If you’re still not seeing what you want, you can try “Go through the scene like you really have to pee.” It could work!

You can also use action verbs instead of adjectives to spur on a performance. During a romantic scene, rather than the direction “look like you’re in love” you can tell your actors to simply “lose themselves” in each other’s eyes. During an argument scene, you can tell your actors to “really lay into one another” instead of saying “get louder”. If you want your actor to pull back a performance, maybe you tell them to “Find some composure,” rather than say “calm down”.

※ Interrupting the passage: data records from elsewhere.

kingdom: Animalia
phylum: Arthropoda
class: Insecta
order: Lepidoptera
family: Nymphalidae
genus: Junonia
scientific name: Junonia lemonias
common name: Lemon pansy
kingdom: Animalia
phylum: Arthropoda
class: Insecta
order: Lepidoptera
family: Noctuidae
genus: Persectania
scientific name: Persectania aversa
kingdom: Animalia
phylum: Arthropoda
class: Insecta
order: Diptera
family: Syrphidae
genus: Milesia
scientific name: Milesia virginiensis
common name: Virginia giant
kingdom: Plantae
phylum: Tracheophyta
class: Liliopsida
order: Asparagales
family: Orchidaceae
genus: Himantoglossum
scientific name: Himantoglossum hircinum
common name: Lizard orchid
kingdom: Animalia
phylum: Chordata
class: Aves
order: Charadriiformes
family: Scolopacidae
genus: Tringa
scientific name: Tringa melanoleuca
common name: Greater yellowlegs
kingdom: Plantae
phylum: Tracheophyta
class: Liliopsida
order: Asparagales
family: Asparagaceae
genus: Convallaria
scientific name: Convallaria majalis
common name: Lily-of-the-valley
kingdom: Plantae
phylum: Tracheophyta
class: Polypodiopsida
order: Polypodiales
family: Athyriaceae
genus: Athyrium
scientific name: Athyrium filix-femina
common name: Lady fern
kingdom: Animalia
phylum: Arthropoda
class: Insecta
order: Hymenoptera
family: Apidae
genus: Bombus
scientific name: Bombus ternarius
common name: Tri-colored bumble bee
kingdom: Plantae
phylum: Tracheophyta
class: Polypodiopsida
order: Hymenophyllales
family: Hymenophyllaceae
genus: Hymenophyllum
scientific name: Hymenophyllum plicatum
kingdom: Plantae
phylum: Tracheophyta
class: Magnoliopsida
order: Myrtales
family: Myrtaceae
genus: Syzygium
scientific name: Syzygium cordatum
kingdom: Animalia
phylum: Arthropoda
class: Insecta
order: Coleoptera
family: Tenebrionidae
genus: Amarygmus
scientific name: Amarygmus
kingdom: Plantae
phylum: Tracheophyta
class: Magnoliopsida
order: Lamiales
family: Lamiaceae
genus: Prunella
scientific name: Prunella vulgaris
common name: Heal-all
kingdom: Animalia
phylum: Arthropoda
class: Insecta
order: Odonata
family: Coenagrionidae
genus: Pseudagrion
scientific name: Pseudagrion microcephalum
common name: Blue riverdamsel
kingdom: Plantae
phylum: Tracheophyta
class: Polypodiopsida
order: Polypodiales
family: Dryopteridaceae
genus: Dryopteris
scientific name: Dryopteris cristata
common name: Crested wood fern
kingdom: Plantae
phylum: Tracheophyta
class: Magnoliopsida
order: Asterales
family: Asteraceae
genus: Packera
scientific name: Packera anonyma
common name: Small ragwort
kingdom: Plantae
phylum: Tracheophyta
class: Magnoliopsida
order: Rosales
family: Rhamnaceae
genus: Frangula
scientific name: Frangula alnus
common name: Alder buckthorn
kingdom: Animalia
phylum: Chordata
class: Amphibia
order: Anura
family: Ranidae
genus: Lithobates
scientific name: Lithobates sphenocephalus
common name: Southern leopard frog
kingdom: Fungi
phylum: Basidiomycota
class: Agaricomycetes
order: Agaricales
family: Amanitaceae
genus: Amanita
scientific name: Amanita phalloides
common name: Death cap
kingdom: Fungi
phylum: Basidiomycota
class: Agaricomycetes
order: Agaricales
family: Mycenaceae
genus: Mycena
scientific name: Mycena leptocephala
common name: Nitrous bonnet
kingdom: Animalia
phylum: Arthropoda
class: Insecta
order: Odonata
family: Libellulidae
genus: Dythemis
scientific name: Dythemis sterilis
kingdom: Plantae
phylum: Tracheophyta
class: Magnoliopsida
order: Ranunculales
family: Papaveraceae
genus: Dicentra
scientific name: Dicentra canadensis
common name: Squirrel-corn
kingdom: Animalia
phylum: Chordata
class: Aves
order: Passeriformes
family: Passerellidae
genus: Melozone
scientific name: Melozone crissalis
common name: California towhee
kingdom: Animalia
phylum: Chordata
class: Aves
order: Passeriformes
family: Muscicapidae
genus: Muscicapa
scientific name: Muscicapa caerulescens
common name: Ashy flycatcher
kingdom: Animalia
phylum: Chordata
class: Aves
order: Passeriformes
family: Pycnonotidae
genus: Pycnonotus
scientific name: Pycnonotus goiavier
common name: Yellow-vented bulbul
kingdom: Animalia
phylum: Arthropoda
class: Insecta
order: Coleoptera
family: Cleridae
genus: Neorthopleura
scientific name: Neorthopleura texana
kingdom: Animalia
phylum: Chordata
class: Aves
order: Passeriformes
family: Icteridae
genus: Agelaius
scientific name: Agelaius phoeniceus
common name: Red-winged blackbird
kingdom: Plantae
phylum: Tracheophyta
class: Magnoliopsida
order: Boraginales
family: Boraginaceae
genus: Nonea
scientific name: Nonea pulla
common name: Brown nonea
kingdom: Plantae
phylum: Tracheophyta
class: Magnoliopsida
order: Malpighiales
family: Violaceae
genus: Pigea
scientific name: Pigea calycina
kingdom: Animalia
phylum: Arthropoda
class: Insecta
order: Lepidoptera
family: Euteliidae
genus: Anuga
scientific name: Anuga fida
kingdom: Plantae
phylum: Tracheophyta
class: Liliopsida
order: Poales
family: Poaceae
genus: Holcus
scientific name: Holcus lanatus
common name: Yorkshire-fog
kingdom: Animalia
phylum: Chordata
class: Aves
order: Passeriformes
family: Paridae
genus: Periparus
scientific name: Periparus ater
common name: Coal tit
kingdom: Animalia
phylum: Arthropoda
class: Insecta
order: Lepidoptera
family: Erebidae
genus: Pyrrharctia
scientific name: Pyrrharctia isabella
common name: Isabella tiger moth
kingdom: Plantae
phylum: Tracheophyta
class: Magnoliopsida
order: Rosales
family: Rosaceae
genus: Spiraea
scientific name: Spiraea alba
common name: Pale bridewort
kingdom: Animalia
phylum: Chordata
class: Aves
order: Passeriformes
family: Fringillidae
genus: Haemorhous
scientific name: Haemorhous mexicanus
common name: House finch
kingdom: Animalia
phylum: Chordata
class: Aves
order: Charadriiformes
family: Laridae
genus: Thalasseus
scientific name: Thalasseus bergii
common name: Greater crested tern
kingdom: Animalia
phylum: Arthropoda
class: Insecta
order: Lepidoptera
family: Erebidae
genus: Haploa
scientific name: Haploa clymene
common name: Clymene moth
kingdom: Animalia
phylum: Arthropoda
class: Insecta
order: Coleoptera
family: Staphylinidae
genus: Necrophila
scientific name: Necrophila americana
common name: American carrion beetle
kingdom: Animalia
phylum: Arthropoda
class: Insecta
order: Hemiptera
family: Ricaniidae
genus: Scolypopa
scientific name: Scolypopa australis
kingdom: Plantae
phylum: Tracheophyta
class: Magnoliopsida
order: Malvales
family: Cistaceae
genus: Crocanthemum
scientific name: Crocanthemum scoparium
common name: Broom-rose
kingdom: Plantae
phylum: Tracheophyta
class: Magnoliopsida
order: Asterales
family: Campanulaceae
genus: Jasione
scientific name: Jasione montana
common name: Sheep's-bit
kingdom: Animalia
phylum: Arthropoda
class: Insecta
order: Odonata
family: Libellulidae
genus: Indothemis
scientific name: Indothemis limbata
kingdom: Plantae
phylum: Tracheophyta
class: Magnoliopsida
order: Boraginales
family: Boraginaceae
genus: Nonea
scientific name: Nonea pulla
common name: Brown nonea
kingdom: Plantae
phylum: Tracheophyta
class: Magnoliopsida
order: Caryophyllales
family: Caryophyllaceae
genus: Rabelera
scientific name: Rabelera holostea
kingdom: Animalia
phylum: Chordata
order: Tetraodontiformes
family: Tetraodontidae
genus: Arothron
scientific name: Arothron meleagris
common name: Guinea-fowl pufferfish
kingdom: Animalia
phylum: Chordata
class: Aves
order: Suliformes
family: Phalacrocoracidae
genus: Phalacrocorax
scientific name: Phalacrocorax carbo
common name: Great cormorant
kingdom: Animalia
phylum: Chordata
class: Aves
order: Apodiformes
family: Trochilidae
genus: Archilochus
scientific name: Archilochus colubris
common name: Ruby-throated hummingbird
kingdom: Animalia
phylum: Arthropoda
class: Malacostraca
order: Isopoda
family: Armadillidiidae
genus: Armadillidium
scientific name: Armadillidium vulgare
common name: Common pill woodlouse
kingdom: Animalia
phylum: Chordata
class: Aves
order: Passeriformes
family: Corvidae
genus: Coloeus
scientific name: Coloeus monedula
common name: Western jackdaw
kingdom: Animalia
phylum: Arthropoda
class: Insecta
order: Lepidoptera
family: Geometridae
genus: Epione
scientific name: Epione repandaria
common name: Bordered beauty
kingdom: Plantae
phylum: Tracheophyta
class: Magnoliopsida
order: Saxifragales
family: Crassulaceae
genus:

There will inevitably be disagreements between the actor and director. While the director does have the whole film in mind, remember that it is the actor’s responsibility to bring their character to life. Some actors will spend hours, days, weeks or months researching parts of their character. Many professional actors will go above and beyond the script to create character backstories or details that the writer or director may not have thought of. If there are disagreements, it’s good to keep an open mind. When an actor says, “I don’t think my character would _____”, you should listen. In many ways, the actor may come to know their character even better than you.

One final note: If you want to be a good director, take some acting classes. Learn what it’s like to be on the receiving end of a direction, and take mental notes when those directions are clear or unclear. Then when you’re in the director’s chair yourself, you’ll be able to communicate adjustments in a more nuanced, and ultimately more effective way.